__READING PASSAGE__.
# Markov Chain

**Learning Objectives:** Learn how to build Markov Chains from n-grams and generate new sequences from the Markov Chains.

In [557]:
import types
from itertools import islice
import random

## n-grams

You can read about the background information related to n-grams [here](https://en.wikipedia.org/wiki/N-gram). Write a function, `build_ngrams`, that returns n-grams from an input sequene (iterator). Try to do this without concrete lists. The `islice` function may be helpful.

In [422]:
def build_ngrams(itr, n=2):
    for i in range(len(itr)-(n-1)):
        yield tuple(islice(itr, i, n + i))

In [423]:
b = build_ngrams(range(10), n=5)
list(b)

[(0, 1, 2, 3, 4),
 (1, 2, 3, 4, 5),
 (2, 3, 4, 5, 6),
 (3, 4, 5, 6, 7),
 (4, 5, 6, 7, 8),
 (5, 6, 7, 8, 9)]

In [424]:
[(i,i+1,i+2,i+3,i+4) for i in range(6)]

[(0, 1, 2, 3, 4),
 (1, 2, 3, 4, 5),
 (2, 3, 4, 5, 6),
 (3, 4, 5, 6, 7),
 (4, 5, 6, 7, 8),
 (5, 6, 7, 8, 9)]

In [425]:
a = build_ngrams(range(10), n=2)

__DATASET CONTENT__.
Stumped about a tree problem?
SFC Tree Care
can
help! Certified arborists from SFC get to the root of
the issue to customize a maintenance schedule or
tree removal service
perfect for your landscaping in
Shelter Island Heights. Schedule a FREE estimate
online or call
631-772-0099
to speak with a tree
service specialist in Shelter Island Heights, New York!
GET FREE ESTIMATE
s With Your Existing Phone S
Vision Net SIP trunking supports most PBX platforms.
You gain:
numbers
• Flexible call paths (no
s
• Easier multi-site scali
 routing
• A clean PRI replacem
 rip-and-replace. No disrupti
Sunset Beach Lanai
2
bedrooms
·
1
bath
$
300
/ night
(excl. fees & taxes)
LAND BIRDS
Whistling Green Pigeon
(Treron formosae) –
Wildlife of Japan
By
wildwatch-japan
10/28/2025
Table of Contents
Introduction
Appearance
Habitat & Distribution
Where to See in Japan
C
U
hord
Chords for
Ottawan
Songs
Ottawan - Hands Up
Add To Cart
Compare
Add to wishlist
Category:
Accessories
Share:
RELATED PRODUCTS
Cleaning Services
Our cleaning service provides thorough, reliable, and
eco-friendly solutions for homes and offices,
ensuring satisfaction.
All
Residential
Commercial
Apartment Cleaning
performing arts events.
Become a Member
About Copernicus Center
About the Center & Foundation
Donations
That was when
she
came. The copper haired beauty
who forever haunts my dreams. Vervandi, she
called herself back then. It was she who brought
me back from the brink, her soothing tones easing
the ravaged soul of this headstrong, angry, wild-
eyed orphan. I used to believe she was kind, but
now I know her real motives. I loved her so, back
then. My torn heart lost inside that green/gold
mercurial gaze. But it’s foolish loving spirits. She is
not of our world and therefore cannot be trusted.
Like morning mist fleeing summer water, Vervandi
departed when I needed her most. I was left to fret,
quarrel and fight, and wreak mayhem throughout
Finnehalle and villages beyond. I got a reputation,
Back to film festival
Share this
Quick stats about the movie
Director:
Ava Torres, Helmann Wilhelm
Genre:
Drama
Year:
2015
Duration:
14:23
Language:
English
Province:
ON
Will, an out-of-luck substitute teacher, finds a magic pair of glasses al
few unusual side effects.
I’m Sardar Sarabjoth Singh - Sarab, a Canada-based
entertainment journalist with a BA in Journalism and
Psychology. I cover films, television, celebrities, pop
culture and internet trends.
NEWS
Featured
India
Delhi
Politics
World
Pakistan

__ABOUT THIS EXERCISE__. Resume the notebook on Markov chains built from n-grams, continuing from its final line.

__RESULT OF THIS TASK__.
assert hasattr(a, '__iter__') and not isinstance(a, list)
al = list(a)
assert al == [(i,i+1) for i in range(9)]

b = build_ngrams(range(10), n=5)
assert hasattr(b, '__iter__') and not isinstance(b, list)
bl = list(b)
assert bl == [(i,i+1,i+2,i+3,i+4) for i in range(6)]
assert list(build_ngrams('one two three four five six seven'.split(' '), n=5)) == \
    [('one','two','three','four','five'),
     ('two','three','four','five','six'),
     ('three','four','five','six','seven')]

## Markov chain

You can read about the background of Markov Chains [here](https://en.wikipedia.org/wiki/Markov_chain). Write a function `build_chain`, that returns a Markov Chain for a sequence of n-grams. This function should return a `dict` with:

* The keys will be the source node in the Markov Chain, which is the first `n-1` elements in each n-gram, as a `tuple`.
* The values will be a *list* of possible targets in the Markov Chain. As you find new values for a single key, you will need to append to the list.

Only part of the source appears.